◆ Stored data entries ◆
.....
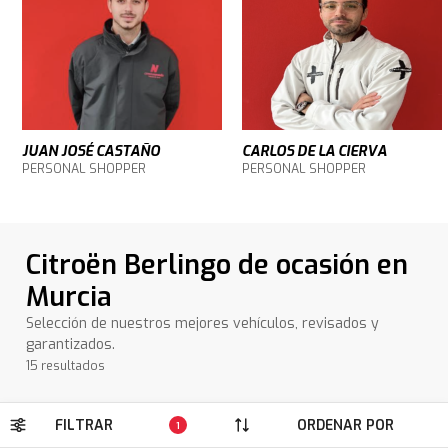
JUAN JOSÉ CASTAÑO
CARLOS DE LA CIERVA
PERSONAL SHOPPER
PERSONAL SHOPPER
Citroën Berlingo de ocasión en
Murcia
Selección de nuestros mejores vehículos, revisados y
garantizados.
15 resultados
FILTRAR
ORDENAR POR
1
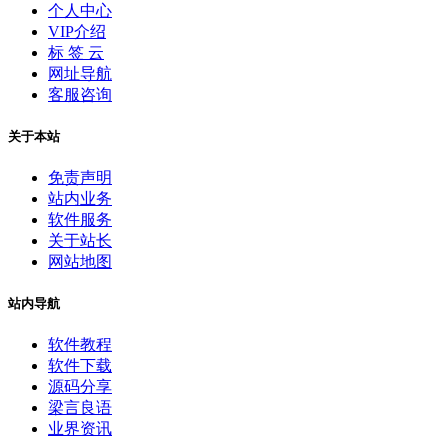
个人中心
VIP介绍
标 签 云
网址导航
客服咨询
关于本站
免责声明
站内业务
软件服务
关于站长
网站地图
站内导航
软件教程
软件下载
源码分享
梁言良语
业界资讯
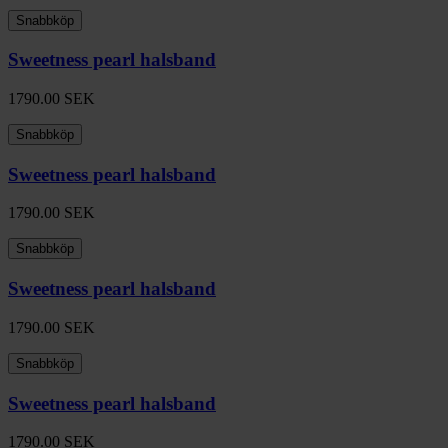
Snabbköp
Sweetness pearl halsband
1790.00
SEK
Snabbköp
Sweetness pearl halsband
1790.00
SEK
Snabbköp
Sweetness pearl halsband
1790.00
SEK
Snabbköp
Sweetness pearl halsband
1790.00
SEK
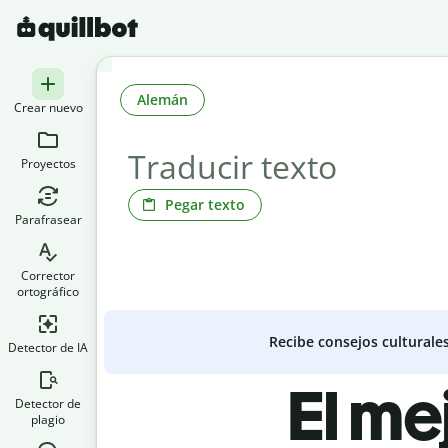
Alemán
Crear nuevo
Proyectos
Pegar texto
Parafrasear
Corrector
ortográfico
Recibe consejos culturale
Detector de IA
El me
Detector de
plagio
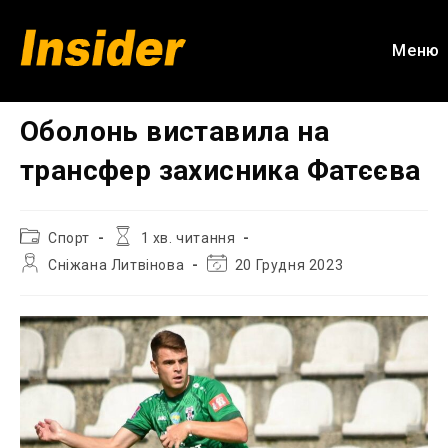
Перейти
до
Меню
вмісту
Оболонь виставила на
трансфер захисника Фатєєва
Категорія
Час
Спорт
1 хв. читання
запису:
читання:
Автор
Остання
Сніжана Литвінова
20 Грудня 2023
запису:
зміна
запису:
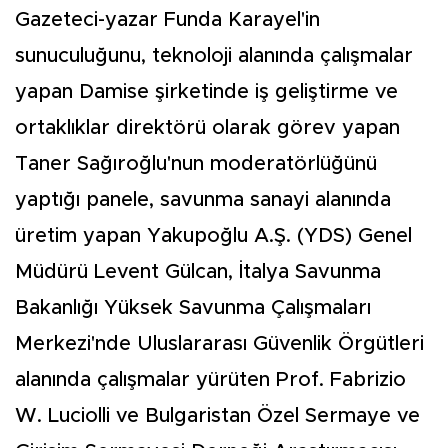
Gazeteci-yazar Funda Karayel'in
sunuculuğunu, teknoloji alanında çalışmalar
yapan Damise şirketinde iş geliştirme ve
ortaklıklar direktörü olarak görev yapan
Taner Sağıroğlu'nun moderatörlüğünü
yaptığı panele, savunma sanayi alanında
üretim yapan Yakupoğlu A.Ş. (YDS) Genel
Müdürü Levent Gülcan, İtalya Savunma
Bakanlığı Yüksek Savunma Çalışmaları
Merkezi'nde Uluslararası Güvenlik Örgütleri
alanında çalışmalar yürüten Prof. Fabrizio
W. Luciolli ve Bulgaristan Özel Sermaye ve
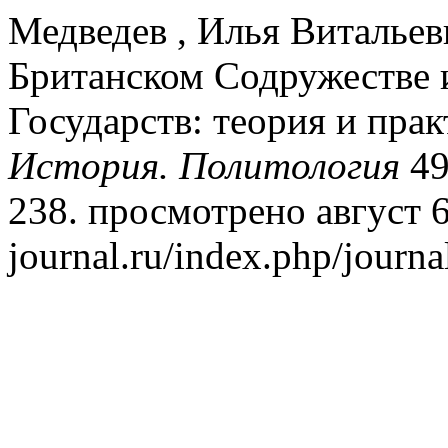
Медведев , Илья Витальев
Британском Содружестве 
Государств: теория и прак
История. Политология
49
238. просмотрено август 6,
journal.ru/index.php/journa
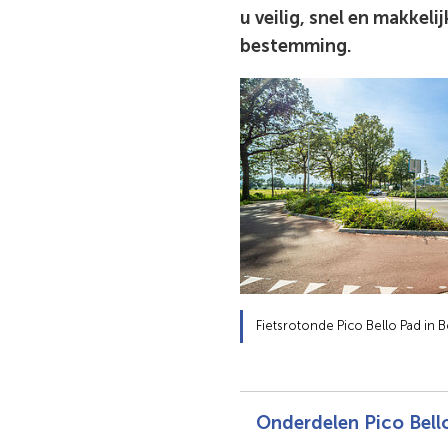
u veilig, snel en makkeli
bestemming.
Fietsrotonde Pico Bello Pad in
Onderdelen Pico Bell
.....
◆ WHAT IS REQUIRED ◆
Word for word, restate all of the records. Exclude the pictures.

◆ REPLY TO THE TASK ◆
JUAN JOSÉ CASTAÑO
CARLOS DE LA CIERVA
PERSONAL SHOPPER
PERSONAL SHOPPER
Citroën Berlingo de ocasión en
Murcia
Selección de nuestros mejores vehículos, revisados y
garantizados.
15 resultados
FILTRAR
ORDENAR POR
1
个人中心
VIP介绍
标 签 云
网址导航
客服咨询
关于本站
免责声明
站内业务
软件服务
关于站长
网站地图
站内导航
软件教程
软件下载
源码分享
梁言良语
业界资讯
Snabbköp
Sweetness pearl halsband
1790.00
SEK
Snabbköp
Sweetness pearl halsband
1790.00
SEK
Snabbköp
Sweetness pearl halsband
1790.00
SEK
Snabbköp
Sweetness pearl halsband
1790.00
SEK
Alemán
Crear nuevo
Proyectos
Pegar texto
Parafrasear
Corrector
ortográfico
Recibe consejos culturale
Detector de IA
El me
Detector de
plagio
Перейти
до
Меню
вмісту
Оболонь виставила на
трансфер захисника Фатєєва
Категорія
Час
Спорт
1 хв. читання
запису:
читання:
Автор
Остання
Сніжана Литвінова
20 Грудня 2023
запису:
зміна
запису:
Gazeteci-yazar Funda Karayel'in
sunuculuğunu, teknoloji alanında çalışmalar
yapan Damise şirketinde iş geliştirme ve
ortaklıklar direktörü olarak görev yapan
Taner Sağıroğlu'nun moderatörlüğünü
yaptığı panele, savunma sanayi alanında
üretim yapan Yakupoğlu A.Ş. (YDS) Genel
Müdürü Levent Gülcan, İtalya Savunma
Bakanlığı Yüksek Savunma Çalışmaları
Merkezi'nde Uluslararası Güvenlik Örgütleri
alanında çalışmalar yürüten Prof. Fabrizio
W. Luciolli ve Bulgaristan Özel Sermaye ve
Медведев , Илья Витальев
Британском Содружестве 
Государств: теория и прак
История. Политология
49
238. просмотрено август 6,
journal.ru/index.php/journa
u veilig, snel en makkeli
bestemming.
Fietsrotonde Pico Bello Pad in
Onderdelen Pico Bell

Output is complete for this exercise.